David and Lisa Oldfield.
David and Lisa Oldfield. Credit: Justin Lloyd/NewsWire

David Oldfield, a One Nation co-founder who was elected as a NSW upper house MP in 1999 with the party, said One Nation should only ever form government if it had the most seats, arguing propping up a Coalition government would stop it from winning over disaffected Labor voters upset about climate change policies and multiculturalism.

“For One Nation to enact the policies it has, it needs to be the lead act, not the support,” he told The Nightly.

“If there’s going to be any kind of coalition, it’s going to be a One Nation government, it’s not going to be a three-way split.

“One Nation needs Labor voters to switch and it’s difficult to get Labor voters to switch if all they think they’re doing is creating a Coalition of the Liberal, National and One Nation group because that gives them the government they wouldn’t support in the first place.”

A series of polls now show One Nation beating the Liberal Party with One Nation having 26 per cent support in a new Redbridge Group poll, ahead of the traditional Coalition parties on 19 per cent. Labor was first with 34 per cent support.

A mainstream conservative party being surpassed at an election by a new, right-wing populist party opposed to multiculturalism would be novel for Australia.

But it’s been happening across Europe, including in Austria where the populist and anti-Islam Freedom Party two years ago came first, overtaking the Austrian People’s Party, the traditional mainstream conservative grouping.
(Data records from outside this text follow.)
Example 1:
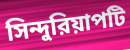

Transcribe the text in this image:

সিন্দুরিয়াপটি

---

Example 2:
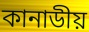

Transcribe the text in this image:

কানাডীয়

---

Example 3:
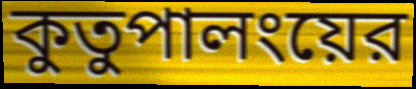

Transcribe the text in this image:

কুতুপালংয়ের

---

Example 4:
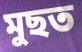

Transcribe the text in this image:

মুছত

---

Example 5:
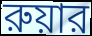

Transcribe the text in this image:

রুয়ার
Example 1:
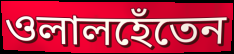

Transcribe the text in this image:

ওলালহেঁতেন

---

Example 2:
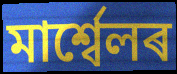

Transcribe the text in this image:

মাৰ্শ্বেলৰ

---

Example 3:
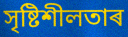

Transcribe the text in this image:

সৃষ্টিশীলতাৰ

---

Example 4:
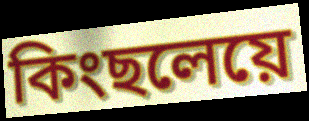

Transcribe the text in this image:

কিংছলেয়ে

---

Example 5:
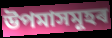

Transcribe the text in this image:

উপমাসমূহৰ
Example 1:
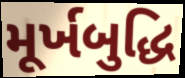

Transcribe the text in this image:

મૂર્ખબુદ્ધિ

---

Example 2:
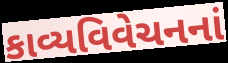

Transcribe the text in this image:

કાવ્યવિવેચનનાં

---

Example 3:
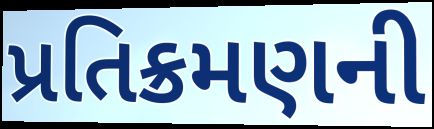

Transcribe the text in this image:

પ્રતિક્રમણની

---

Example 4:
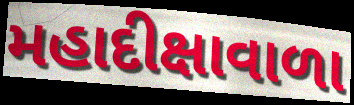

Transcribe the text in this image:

મહાદીક્ષાવાળા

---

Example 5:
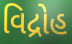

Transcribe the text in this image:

વિદ્રોહ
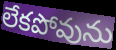
లేకపోవును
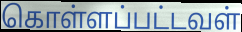
கொள்ளப்பட்டவள்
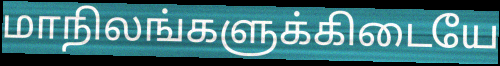
மாநிலங்களுக்கிடையே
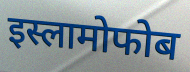
इस्लामोफोब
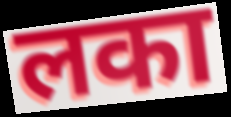
लका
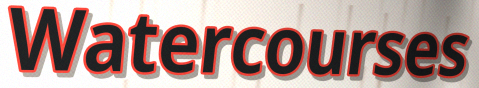
Watercourses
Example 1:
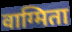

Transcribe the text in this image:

वाग्मिता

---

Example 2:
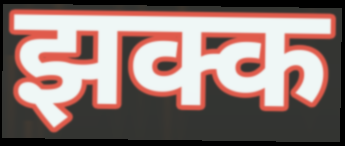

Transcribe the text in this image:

झक्क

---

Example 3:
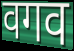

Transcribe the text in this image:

वगव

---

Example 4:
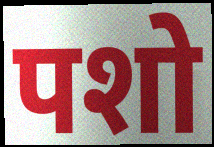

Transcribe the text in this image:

पशो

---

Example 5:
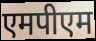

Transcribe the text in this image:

एमपीएम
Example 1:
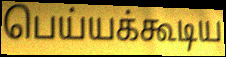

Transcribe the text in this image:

பெய்யக்கூடிய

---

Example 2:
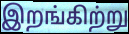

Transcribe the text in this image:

இறங்கிற்று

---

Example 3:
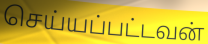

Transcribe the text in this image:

செய்யப்பட்டவன்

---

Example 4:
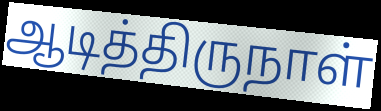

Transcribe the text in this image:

ஆடித்திருநாள்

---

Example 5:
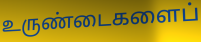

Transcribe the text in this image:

உருண்டைகளைப்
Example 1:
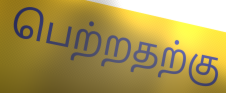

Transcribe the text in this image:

பெற்றதற்கு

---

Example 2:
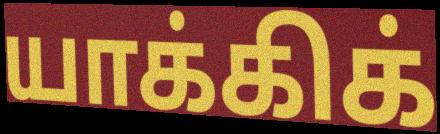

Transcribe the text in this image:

யாக்கிக்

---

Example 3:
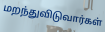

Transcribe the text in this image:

மறந்துவிடுவார்கள்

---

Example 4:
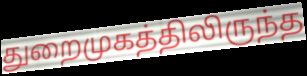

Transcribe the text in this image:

துறைமுகத்திலிருந்த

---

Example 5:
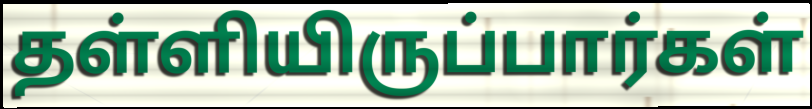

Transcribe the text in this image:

தள்ளியிருப்பார்கள்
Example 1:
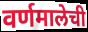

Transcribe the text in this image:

वर्णमालेची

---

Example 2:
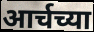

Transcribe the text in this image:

आर्चच्या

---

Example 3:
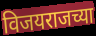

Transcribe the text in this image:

विजयराजच्या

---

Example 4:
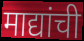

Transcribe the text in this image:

माद्यांची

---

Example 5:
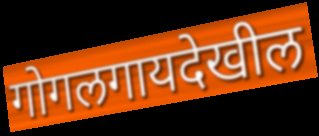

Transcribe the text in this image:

गोगलगायदेखील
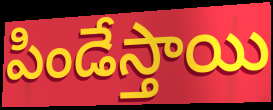
పిండేస్తాయి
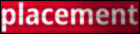
placement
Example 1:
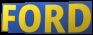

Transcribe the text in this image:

FORD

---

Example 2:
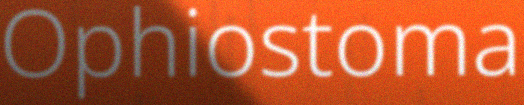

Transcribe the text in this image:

Ophiostoma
A realignment of conservative politics isn’t unprecedented either in a Westminster parliamentary democracy.

In Canada, the establishment Progressive Conservative Party was left just two seats in the lower house after the 1993 election, with voters delivering a savage verdict on its new 7 per cent Goods and Services Tax.

The Reform Party of Canada, catering to regional protest voters in the nation’s oil-rich western provinces, won 52 seats on a platform of opposing bilingualism and multiculturalism.

Preston Manning’s group continued to win more seats than the Progressive Conservative Party at the 1997 election and again in 2000 as the renamed Canadian Alliance.

By 2003, a new Conservative Party of Canada was formed as a merger between the diminished Progressive Conservative Party and the Canadian Alliance.

Stephen Harper, a former chief policy officer with the old Reform Party from the Alberta province, became Conservative prime minister three years later, ending 13 years of centre-left Liberal rule.

In Australia, the conservative side of politics now only governs in states and territories where the Liberal and National parties have merged or there’s only one mainstream, centre-right party running against a crowded field of populist parties.

That includes Senator Hanson’s home state of Queensland where the centre-right of politics has only ever won majorities in the 21st century under the LNP banner. The old National Party, on their own, haven’t won an election in the Sunshine State since 1986.

But to change Australia, One Nation would have to overtake the establishment and replace the Liberal Party and a reformed Coalition as the main conservative force. It won’t bring about a political revolution by merging with it.

The party of Hanson would need to become more professional, campaign-wise, to win over both disaffected Labor and L-NP voters at a national level like it did in Queensland in 1998, from the outer suburbs to provincial regional towns, but with a majority.

These are the people who can’t pay their bills or buy a house and are concerned about high immigration levels.

“Is there one, absolute standout issue? Prominently, in people’s face it would be multiculturalism and immigration and all of the disasters that have taken place,” Mr Oldfield said.

“Changing your vote is always about being angry. You don’t change your vote because you’re happy.”